Ideas such as opening the busways to bike traffic were discussed and discarded during the meeting. A PAT official noted that the busways were often too narrow for a bike lane, the tight curves at times limit sight distances, bus stops pose difficulties and the speed of the buses make for dangerous conditions. Bike Pittsburgh Executive Director Scott Bricker was quick to note that no official study had been made to determine just how much it would take to make the busway safe for bike travel. Councilman Bill Peduto called on better cooperation among the city, the county and municipalities. He says to get the work done it is going to take funding and cooperation from outside of the city limits. An update of the Bike/Pedestrian master plan drafted in 1999 is in the works and is expected to be published by the city within the year.

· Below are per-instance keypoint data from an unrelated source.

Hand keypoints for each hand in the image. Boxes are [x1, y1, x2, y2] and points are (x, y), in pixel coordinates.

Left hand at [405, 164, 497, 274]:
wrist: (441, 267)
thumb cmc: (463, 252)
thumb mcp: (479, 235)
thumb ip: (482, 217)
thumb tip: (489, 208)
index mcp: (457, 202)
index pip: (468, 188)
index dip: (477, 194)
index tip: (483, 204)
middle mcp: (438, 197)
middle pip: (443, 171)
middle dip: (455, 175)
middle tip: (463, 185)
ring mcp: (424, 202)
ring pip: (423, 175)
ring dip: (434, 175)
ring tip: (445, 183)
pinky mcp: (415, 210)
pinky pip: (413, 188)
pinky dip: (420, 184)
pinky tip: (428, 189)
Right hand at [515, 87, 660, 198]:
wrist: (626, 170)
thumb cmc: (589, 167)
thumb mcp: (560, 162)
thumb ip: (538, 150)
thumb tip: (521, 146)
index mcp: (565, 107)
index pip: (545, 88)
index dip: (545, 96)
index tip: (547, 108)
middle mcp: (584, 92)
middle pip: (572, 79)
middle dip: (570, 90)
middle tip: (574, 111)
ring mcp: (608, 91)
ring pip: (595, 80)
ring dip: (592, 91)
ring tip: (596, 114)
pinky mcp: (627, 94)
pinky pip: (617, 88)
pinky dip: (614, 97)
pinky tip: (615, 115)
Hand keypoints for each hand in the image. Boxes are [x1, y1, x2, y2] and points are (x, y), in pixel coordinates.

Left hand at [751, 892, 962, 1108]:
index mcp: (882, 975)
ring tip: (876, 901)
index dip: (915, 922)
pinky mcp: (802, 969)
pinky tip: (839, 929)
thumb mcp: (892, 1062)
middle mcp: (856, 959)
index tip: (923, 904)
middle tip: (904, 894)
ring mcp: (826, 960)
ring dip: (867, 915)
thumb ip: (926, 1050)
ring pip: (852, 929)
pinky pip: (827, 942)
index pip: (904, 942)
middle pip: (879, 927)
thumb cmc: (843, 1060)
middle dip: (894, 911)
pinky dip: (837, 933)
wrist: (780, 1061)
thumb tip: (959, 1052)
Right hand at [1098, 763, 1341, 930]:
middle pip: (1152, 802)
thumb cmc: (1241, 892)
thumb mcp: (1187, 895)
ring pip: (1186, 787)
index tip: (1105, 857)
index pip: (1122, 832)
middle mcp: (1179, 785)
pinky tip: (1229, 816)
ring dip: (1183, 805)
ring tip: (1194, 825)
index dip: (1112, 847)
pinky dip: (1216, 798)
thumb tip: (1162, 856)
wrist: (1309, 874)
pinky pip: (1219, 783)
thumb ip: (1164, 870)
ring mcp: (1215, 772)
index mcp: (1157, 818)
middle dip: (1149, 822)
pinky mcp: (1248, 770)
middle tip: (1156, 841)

Others around the table pointed to a need to better track pedestrian and bike accidents in the city. The police department says new computerized incident tracking will help. There was also a call for better education of all parties on how to share the road and how to keep safe. Police Commander Scott Schubert says in Oakland most of the accidents come as students and hospital workers cross in the middle of the road. “The education needs to go to the people who work in hospitals and students saying here’s (sic) cross walks, use them,” says Schubert. Council President Darleen Harris noted that there are some bikers that become a nuisance. Schubert says if bicyclists want parity with cars they need to follow the same laws. At the same time he noted that drivers need to be more attentive to bike riders. Bricker says there are efforts under way to educate both riders and drivers on how to share the road. He quoted an un-named study that found that bike/car accidents are 40-percent less likely to happen on roads with bike lanes.